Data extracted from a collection

================================

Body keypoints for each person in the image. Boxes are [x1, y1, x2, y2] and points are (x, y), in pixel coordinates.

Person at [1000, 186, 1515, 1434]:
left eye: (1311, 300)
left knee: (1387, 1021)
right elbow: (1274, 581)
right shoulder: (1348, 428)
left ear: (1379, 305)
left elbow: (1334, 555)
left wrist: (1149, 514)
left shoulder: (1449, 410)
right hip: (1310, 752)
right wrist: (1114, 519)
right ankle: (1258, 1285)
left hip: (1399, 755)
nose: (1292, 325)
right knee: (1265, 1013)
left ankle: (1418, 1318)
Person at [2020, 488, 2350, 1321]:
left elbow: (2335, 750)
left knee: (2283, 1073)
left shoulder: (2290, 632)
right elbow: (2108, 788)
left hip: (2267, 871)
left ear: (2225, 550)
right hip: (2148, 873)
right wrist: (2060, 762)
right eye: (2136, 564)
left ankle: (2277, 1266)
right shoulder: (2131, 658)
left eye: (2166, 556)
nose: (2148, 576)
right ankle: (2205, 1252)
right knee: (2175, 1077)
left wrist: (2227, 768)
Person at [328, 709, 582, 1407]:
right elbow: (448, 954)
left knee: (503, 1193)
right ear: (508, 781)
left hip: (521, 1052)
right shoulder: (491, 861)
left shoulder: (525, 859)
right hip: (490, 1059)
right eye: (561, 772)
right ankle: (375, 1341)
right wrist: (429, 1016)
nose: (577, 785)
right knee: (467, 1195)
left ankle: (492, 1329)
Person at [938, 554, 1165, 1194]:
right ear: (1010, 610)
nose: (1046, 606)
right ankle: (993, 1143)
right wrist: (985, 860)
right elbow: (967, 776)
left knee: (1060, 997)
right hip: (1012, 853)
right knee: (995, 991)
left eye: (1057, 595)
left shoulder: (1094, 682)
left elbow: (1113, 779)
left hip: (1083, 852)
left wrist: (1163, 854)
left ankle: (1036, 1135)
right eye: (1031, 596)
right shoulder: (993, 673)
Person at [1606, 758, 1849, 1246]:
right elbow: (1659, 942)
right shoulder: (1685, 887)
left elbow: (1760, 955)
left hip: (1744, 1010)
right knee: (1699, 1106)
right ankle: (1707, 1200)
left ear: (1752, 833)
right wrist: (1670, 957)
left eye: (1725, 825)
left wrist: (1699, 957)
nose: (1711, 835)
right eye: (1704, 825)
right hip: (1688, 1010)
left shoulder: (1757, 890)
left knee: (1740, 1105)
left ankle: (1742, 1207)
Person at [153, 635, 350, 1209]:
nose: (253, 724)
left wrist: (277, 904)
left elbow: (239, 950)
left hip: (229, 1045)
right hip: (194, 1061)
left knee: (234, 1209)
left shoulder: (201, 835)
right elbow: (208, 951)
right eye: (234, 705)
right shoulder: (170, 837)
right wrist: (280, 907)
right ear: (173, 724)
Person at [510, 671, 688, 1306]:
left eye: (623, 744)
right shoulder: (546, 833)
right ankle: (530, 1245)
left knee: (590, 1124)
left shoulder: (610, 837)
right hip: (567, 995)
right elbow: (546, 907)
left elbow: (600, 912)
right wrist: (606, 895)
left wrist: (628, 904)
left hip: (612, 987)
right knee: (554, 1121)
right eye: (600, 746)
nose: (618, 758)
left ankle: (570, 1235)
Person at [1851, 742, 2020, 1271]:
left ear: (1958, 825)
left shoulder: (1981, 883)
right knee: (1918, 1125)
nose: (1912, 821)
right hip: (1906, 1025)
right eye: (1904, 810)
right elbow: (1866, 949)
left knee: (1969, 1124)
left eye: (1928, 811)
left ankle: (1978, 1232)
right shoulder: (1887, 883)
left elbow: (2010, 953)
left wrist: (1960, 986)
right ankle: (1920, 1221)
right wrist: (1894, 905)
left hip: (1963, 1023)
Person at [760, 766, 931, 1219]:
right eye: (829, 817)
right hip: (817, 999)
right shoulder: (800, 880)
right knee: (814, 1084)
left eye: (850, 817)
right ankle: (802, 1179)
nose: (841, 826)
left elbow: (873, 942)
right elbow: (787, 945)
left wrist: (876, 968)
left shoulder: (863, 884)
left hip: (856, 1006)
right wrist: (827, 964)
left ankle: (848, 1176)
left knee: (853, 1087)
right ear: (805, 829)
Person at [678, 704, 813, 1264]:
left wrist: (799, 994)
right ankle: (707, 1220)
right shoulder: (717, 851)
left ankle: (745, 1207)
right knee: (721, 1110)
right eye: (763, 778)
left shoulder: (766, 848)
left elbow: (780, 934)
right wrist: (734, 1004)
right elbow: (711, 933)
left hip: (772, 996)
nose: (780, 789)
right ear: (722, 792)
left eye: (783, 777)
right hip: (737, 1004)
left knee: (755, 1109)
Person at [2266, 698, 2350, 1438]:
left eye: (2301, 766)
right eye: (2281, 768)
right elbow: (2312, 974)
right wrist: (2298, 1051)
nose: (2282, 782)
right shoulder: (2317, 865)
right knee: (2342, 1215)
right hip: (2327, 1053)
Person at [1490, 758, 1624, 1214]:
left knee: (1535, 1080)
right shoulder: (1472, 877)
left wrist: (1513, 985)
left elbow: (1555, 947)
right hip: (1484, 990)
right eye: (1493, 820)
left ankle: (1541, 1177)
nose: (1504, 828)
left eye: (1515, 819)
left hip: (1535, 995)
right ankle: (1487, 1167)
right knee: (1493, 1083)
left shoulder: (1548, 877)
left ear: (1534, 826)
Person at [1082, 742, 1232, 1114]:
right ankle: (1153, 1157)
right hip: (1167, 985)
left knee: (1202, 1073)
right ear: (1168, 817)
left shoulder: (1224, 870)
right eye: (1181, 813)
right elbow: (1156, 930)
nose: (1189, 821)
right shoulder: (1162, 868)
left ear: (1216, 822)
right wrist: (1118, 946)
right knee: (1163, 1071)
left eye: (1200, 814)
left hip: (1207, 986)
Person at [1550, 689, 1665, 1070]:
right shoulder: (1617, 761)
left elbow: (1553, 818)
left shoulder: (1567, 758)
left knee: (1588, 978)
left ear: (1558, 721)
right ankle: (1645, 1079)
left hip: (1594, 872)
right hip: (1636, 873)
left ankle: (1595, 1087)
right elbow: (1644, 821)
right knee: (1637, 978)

================================

Problem to work on — Print each entry exactly as it appears above.

Your response —
Body keypoints for each person in the image. Boxes are [x1, y1, x2, y2] and points are (x, y), in pixel coordinates.

Person at [1000, 186, 1515, 1434]:
left eye: (1311, 300)
left knee: (1387, 1021)
right elbow: (1274, 581)
right shoulder: (1348, 428)
left ear: (1379, 305)
left elbow: (1334, 555)
left wrist: (1149, 514)
left shoulder: (1449, 410)
right hip: (1310, 752)
right wrist: (1114, 519)
right ankle: (1258, 1285)
left hip: (1399, 755)
nose: (1292, 325)
right knee: (1265, 1013)
left ankle: (1418, 1318)
Person at [2020, 488, 2350, 1321]:
left elbow: (2335, 750)
left knee: (2283, 1073)
left shoulder: (2290, 632)
right elbow: (2108, 788)
left hip: (2267, 871)
left ear: (2225, 550)
right hip: (2148, 873)
right wrist: (2060, 762)
right eye: (2136, 564)
left ankle: (2277, 1266)
right shoulder: (2131, 658)
left eye: (2166, 556)
nose: (2148, 576)
right ankle: (2205, 1252)
right knee: (2175, 1077)
left wrist: (2227, 768)
Person at [328, 709, 582, 1407]:
right elbow: (448, 954)
left knee: (503, 1193)
right ear: (508, 781)
left hip: (521, 1052)
right shoulder: (491, 861)
left shoulder: (525, 859)
right hip: (490, 1059)
right eye: (561, 772)
right ankle: (375, 1341)
right wrist: (429, 1016)
nose: (577, 785)
right knee: (467, 1195)
left ankle: (492, 1329)
Person at [938, 554, 1165, 1194]:
right ear: (1010, 610)
nose: (1046, 606)
right ankle: (993, 1143)
right wrist: (985, 860)
right elbow: (967, 776)
left knee: (1060, 997)
right hip: (1012, 853)
right knee: (995, 991)
left eye: (1057, 595)
left shoulder: (1094, 682)
left elbow: (1113, 779)
left hip: (1083, 852)
left wrist: (1163, 854)
left ankle: (1036, 1135)
right eye: (1031, 596)
right shoulder: (993, 673)
Person at [1606, 758, 1849, 1246]:
right elbow: (1659, 942)
right shoulder: (1685, 887)
left elbow: (1760, 955)
left hip: (1744, 1010)
right knee: (1699, 1106)
right ankle: (1707, 1200)
left ear: (1752, 833)
right wrist: (1670, 957)
left eye: (1725, 825)
left wrist: (1699, 957)
nose: (1711, 835)
right eye: (1704, 825)
right hip: (1688, 1010)
left shoulder: (1757, 890)
left knee: (1740, 1105)
left ankle: (1742, 1207)
Person at [153, 635, 350, 1209]:
nose: (253, 724)
left wrist: (277, 904)
left elbow: (239, 950)
left hip: (229, 1045)
right hip: (194, 1061)
left knee: (234, 1209)
left shoulder: (201, 835)
right elbow: (208, 951)
right eye: (234, 705)
right shoulder: (170, 837)
right wrist: (280, 907)
right ear: (173, 724)
Person at [510, 671, 688, 1306]:
left eye: (623, 744)
right shoulder: (546, 833)
right ankle: (530, 1245)
left knee: (590, 1124)
left shoulder: (610, 837)
right hip: (567, 995)
right elbow: (546, 907)
left elbow: (600, 912)
right wrist: (606, 895)
left wrist: (628, 904)
left hip: (612, 987)
right knee: (554, 1121)
right eye: (600, 746)
nose: (618, 758)
left ankle: (570, 1235)
Person at [1851, 742, 2020, 1271]:
left ear: (1958, 825)
left shoulder: (1981, 883)
right knee: (1918, 1125)
nose: (1912, 821)
right hip: (1906, 1025)
right eye: (1904, 810)
right elbow: (1866, 949)
left knee: (1969, 1124)
left eye: (1928, 811)
left ankle: (1978, 1232)
right shoulder: (1887, 883)
left elbow: (2010, 953)
left wrist: (1960, 986)
right ankle: (1920, 1221)
right wrist: (1894, 905)
left hip: (1963, 1023)
Person at [760, 766, 931, 1219]:
right eye: (829, 817)
right hip: (817, 999)
right shoulder: (800, 880)
right knee: (814, 1084)
left eye: (850, 817)
right ankle: (802, 1179)
nose: (841, 826)
left elbow: (873, 942)
right elbow: (787, 945)
left wrist: (876, 968)
left shoulder: (863, 884)
left hip: (856, 1006)
right wrist: (827, 964)
left ankle: (848, 1176)
left knee: (853, 1087)
right ear: (805, 829)
Person at [678, 704, 813, 1264]:
left wrist: (799, 994)
right ankle: (707, 1220)
right shoulder: (717, 851)
left ankle: (745, 1207)
right knee: (721, 1110)
right eye: (763, 778)
left shoulder: (766, 848)
left elbow: (780, 934)
right wrist: (734, 1004)
right elbow: (711, 933)
left hip: (772, 996)
nose: (780, 789)
right ear: (722, 792)
left eye: (783, 777)
right hip: (737, 1004)
left knee: (755, 1109)
Person at [2266, 698, 2350, 1438]:
left eye: (2301, 766)
right eye: (2281, 768)
right elbow: (2312, 974)
right wrist: (2298, 1051)
nose: (2282, 782)
right shoulder: (2317, 865)
right knee: (2342, 1215)
right hip: (2327, 1053)
Person at [1490, 758, 1624, 1214]:
left knee: (1535, 1080)
right shoulder: (1472, 877)
left wrist: (1513, 985)
left elbow: (1555, 947)
right hip: (1484, 990)
right eye: (1493, 820)
left ankle: (1541, 1177)
nose: (1504, 828)
left eye: (1515, 819)
left hip: (1535, 995)
right ankle: (1487, 1167)
right knee: (1493, 1083)
left shoulder: (1548, 877)
left ear: (1534, 826)
Person at [1082, 742, 1232, 1114]:
right ankle: (1153, 1157)
right hip: (1167, 985)
left knee: (1202, 1073)
right ear: (1168, 817)
left shoulder: (1224, 870)
right eye: (1181, 813)
right elbow: (1156, 930)
nose: (1189, 821)
right shoulder: (1162, 868)
left ear: (1216, 822)
right wrist: (1118, 946)
right knee: (1163, 1071)
left eye: (1200, 814)
left hip: (1207, 986)
Person at [1550, 689, 1665, 1070]:
right shoulder: (1617, 761)
left elbow: (1553, 818)
left shoulder: (1567, 758)
left knee: (1588, 978)
left ear: (1558, 721)
right ankle: (1645, 1079)
left hip: (1594, 872)
right hip: (1636, 873)
left ankle: (1595, 1087)
right elbow: (1644, 821)
right knee: (1637, 978)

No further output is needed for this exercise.